At one o'clock this afternoon I sat in a small hospital outpatient room. For fifty-five minutes I waited, while doing my best to entertain my preschooler and my toddler. Finally, the person in charge was ready to do what we came for. Three vials of blood were going to be collected for my youngest's genetic testing. A familiar nurse, from our NICU days, who happened to be on the fourth floor today, was called in to assist with holding my sweet boy still.
I stood off to the side, and the minutes it took for the procedure seemed so much longer than the waiting we had experienced all afternoon. He cried and cried and cried. And I had to just stand there, doing nothing but waiting for it to be over. Unfortunately we cannot help our son without this pain being part of the process.
I will not forget the sound of his cries. I will not forget fighting back my own tears, the queasy feeling in my stomach, as I had to wait for the nurses to finish. I know I will not forget because three and a half years ago, one floor up in the same hospital, my firstborn cried similar, gut-wrenching tears. For our oldest, it was when his feedings were taken away for a few days while doctors tried to determine what was causing the concern in his premature belly. A mother doesn't forget this type of waiting, these kinds of tears.
I don't know of anything worse as a mother than hearing my babies cry and not being able to do anything about it. Especially when deep down I know it is for their own good. Knowing that doesn't take away the pain of having to wait it out. Just because something is for the best does not make it easy.

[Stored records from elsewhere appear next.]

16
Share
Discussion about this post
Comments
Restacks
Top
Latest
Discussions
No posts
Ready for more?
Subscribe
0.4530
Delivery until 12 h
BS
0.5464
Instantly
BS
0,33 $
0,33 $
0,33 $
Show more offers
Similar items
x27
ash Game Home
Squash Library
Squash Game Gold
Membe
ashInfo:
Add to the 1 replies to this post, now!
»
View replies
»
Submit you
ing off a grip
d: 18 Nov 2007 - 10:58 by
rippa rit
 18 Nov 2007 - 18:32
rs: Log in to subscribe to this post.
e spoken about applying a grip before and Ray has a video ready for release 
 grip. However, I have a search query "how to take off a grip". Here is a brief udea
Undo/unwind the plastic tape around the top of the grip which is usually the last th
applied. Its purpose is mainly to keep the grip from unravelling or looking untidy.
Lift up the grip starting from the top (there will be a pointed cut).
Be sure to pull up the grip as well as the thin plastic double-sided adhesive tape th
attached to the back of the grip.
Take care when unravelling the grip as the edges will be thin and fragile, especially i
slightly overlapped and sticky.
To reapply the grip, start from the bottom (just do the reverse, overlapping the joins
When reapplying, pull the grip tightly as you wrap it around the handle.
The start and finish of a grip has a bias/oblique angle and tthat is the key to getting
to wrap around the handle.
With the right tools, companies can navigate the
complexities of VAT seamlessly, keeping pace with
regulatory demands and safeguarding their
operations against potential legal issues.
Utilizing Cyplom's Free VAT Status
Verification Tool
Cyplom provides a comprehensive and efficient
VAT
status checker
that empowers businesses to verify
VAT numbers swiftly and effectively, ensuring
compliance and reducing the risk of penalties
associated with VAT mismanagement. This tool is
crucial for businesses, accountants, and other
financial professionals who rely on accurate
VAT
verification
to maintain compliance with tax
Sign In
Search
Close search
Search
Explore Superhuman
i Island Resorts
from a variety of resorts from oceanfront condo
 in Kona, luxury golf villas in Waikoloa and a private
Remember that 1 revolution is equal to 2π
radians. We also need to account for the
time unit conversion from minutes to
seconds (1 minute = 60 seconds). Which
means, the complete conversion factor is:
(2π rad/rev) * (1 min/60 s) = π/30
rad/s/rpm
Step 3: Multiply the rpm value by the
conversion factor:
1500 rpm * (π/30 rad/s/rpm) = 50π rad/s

Today, in my little bit of waiting, God showed me a little bit more of His heart. I know we always refer to God as Father, but I think William P. Young got it right in The Shack. God has a mama's heart, too. I can't help to wonder if I got just a tiny glimpse of the pain God Almighty felt on Good Friday, allowing His Son to shed His blood for our benefit. The waiting He chose to endure instead of stepping in. All because of the depth of His love for us.